Last editedMay 20213 min read
The COVID-19 crisis has been tough for small businesses, many of which have had to shut their doors for lengthy periods. If you’ve been impacted, the government’s Paycheck Protection Program (PPP) offers a way to keep your workforce afloat in the meantime. So, what is a PPP loan? Here’s what you need to know.
What is a PPP loan?
A PPP loan is designed to provide incentive for businesses to retain their workers on payroll. Loans can be used for a variety of purposes within this basic framework:
Payroll costs including benefits
Worker protection costs related to Covid-19
Uninsured property damage costs due to looting
Supplier costs and operations expenses
Rather than laying off workers due to a lack of business activity throughout the crisis, businesses can use the loans to keep them on staff. In addition, borrowers might be eligible for PPP loan forgiveness.
The PPP loan program is administered by the U.S. Small Business Administration (SBA), with both first draw and second draw applications available.
What are the PPP loan terms?
Although you can apply through a choice of lenders, all PPP loans have some key characteristics:
Interest rate of 1%
Maturity of two years for loans issued before June 5, 2020
Maturity of five years for loans issued after June 5, 2020
No collateral is required
Loan payments can be deferred if you apply for loan forgiveness
How do I apply for a PPP loan?
All PPP loan application materials are available on the SBA website. The first step is to use their matching tool to find a suitable lender in your area. You can then choose the loan type and fill out the application.
First draw PPP loans: These are available to all eligible parties who haven’t received any other PPP loans in the past.
Second draw PPP loans: If you need additional funding, some businesses will also be eligible for the second draw.
At the moment, there hasn’t been any third draw announced. However, it’s a good idea to keep on top of the latest Covid-19 updates for additional sources of relief.
The PPP loan application asks for some basic information about your business, including the following:
Legal business name
Business address and contact details
Business TIN number
Employer EIN number
You’ll also need to fill in some information about the number of employees on your payroll, the average monthly payroll, and loan request amount. You can choose from a selection of boxes to explain how you plan to use the loan.
There is an exclusivity period for the very smallest businesses (those with fewer than 20 employees) between February 24 and March 9, 2021. These small businesses are able to have the first shot at the PPP loan application, after which time the applications open to all eligible businesses. If you’ve already submitted your application to the SBA, these will still be processed.
PPP loan requirements
Most small businesses that have been adversely impacted by COVID-19 will be eligible for this type of assistance. Here’s a quick rundown of the PPP loan requirements:
Small business that meets the SBA’s size qualifications
Sole proprietors, self-employed individuals, and independent contractors
Non-profit organization, veterans’ organization, or tribal business concern that meets SBA size standards
Businesses with a NAICS code beginning with 72 that have more than one physical location, provided they employ fewer than 500 workers per each location
As you can see, eligibility requirements primarily relate to size. Non-profits, franchises, and self-employed contractors might all be eligible despite their different business models.
To qualify for the second draw PPP loan, there are a few additional requirements. You must have already received a first draw loan, using the funds only for authorized reasons. You also must demonstrate a 25% reduction in gross receipts as a direct cause of COVID-19 and have no more than 300 employees.

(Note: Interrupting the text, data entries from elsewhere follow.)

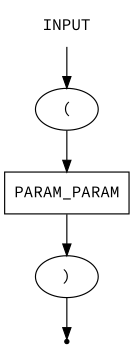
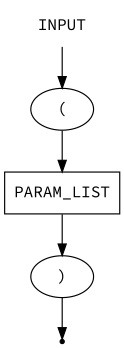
  digraph {
    fontname="Source Code Pro"
    node [shape=oval fontname="Source Code Pro"]
    edge [fontname="Source Code Pro"]
    n1 [label=INPUT shape=plaintext]
    n2 [label="("]
-   n3 [label=PARAM_PARAM shape=box]
+   n3 [label=PARAM_LIST shape=box]
    n4 [label=")"]
    end [shape=point]
    n1 -> n2
    n2 -> n3
    n3 -> n4
    n4 -> end
  }
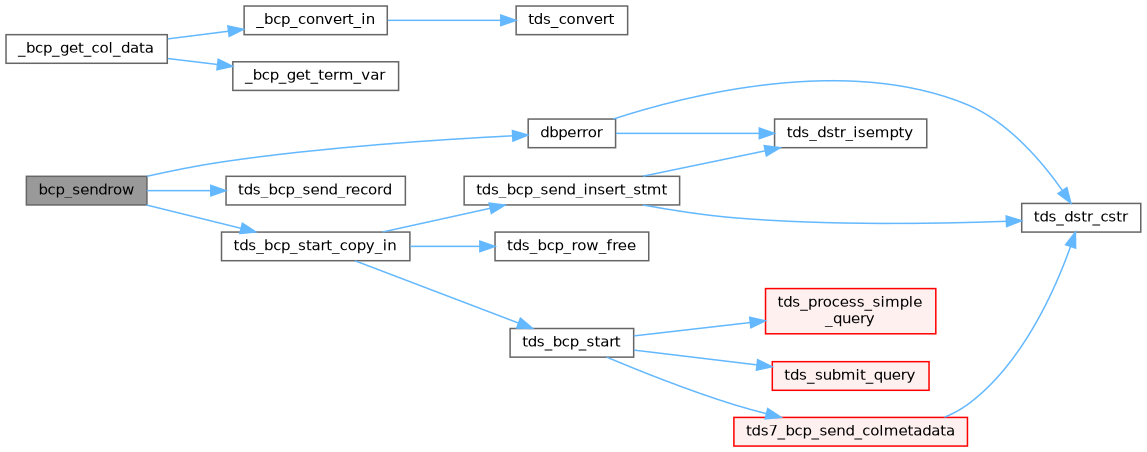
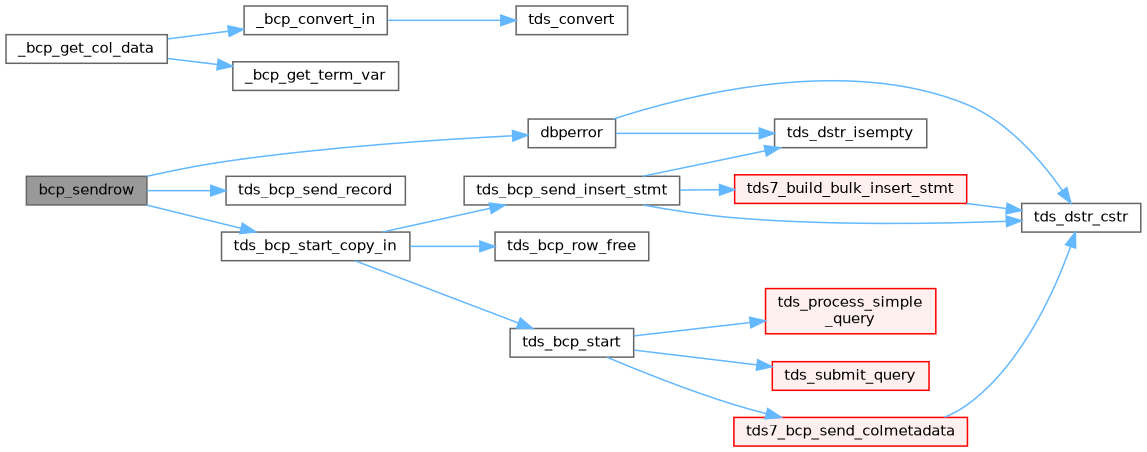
  digraph {
    rankdir=LR
    node [color=grey40 fillcolor=white fontname=Helvetica fontsize=10 shape=box style=filled]
    edge [color=steelblue1 fontname=Helvetica fontsize=10 labelfontname=Helvetica labelfontsize=10 style=solid]
    n1 [color=gray40 fillcolor=grey60 fontcolor=black height=0.2 label=bcp_sendrow width=0.4]
    n2 [height=0.2 label=dbperror width=0.4]
    n3 [height=0.2 label=tds_bcp_send_record width=0.4]
    n4 [height=0.2 label=tds_bcp_start_copy_in width=0.4]
    n5 [height=0.2 label=_bcp_get_col_data width=0.4]
    n6 [height=0.2 label=_bcp_convert_in width=0.4]
    n7 [height=0.2 label=_bcp_get_term_var width=0.4]
    n8 [height=0.2 label=tds_dstr_cstr width=0.4]
    n9 [height=0.2 label=tds_dstr_isempty width=0.4]
    n10 [height=0.2 label=tds_bcp_row_free width=0.4]
    n11 [height=0.2 label=tds_bcp_start width=0.4]
    n12 [height=0.2 label=tds_bcp_send_insert_stmt width=0.4]
    n13 [height=0.2 label=tds_convert width=0.4]
    n14 [color=red fillcolor="#FFF0F0" height=0.2 label=tds7_bcp_send_colmetadata width=0.4]
    n15 [color=red fillcolor="#FFF0F0" height=0.2 label="tds_process_simple\l_query" width=0.4]
    n16 [color=red fillcolor="#FFF0F0" height=0.2 label=tds_submit_query width=0.4]
+   n17 [color=red fillcolor="#FFF0F0" height=0.2 label=tds7_build_bulk_insert_stmt width=0.4]
    n1 -> n2
    n1 -> n3
    n1 -> n4
    n2 -> n8
    n2 -> n9
    n4 -> n10
    n4 -> n11
    n4 -> n12
    n5 -> n6
    n5 -> n7
    n6 -> n13
    n11 -> n14
    n11 -> n15
    n11 -> n16
    n12 -> n8
    n12 -> n9
+   n12 -> n17
    n14 -> n8
+   n17 -> n8
  }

PPP loan forgiveness terms
To qualify for PPP loan forgiveness, you need to verify that you’ve met the following terms:
Minimum of 60% has been used on payroll costs
The remaining percentage has been used for other qualifying costs
Employee and compensation levels have been maintained as a result of the loan
Borrowers can apply for forgiveness once all the funds have been used, up to the loan’s maturity date. If you don’t apply within 10 months, you’ll need to start making loan repayments to your PPP lender. Along with your PPP loan forgiveness application, you’ll need to send in documentation. This includes things like:
Bank account statements
Benefits and retirement plan paperwork
Mortgage interest payment receipts
Rent and lease payment receipts
This is just a short list of the type of documentation required. It’s best to take extra care with your accounting during this period, so that you’ll have all the proof needed for loan forgiveness.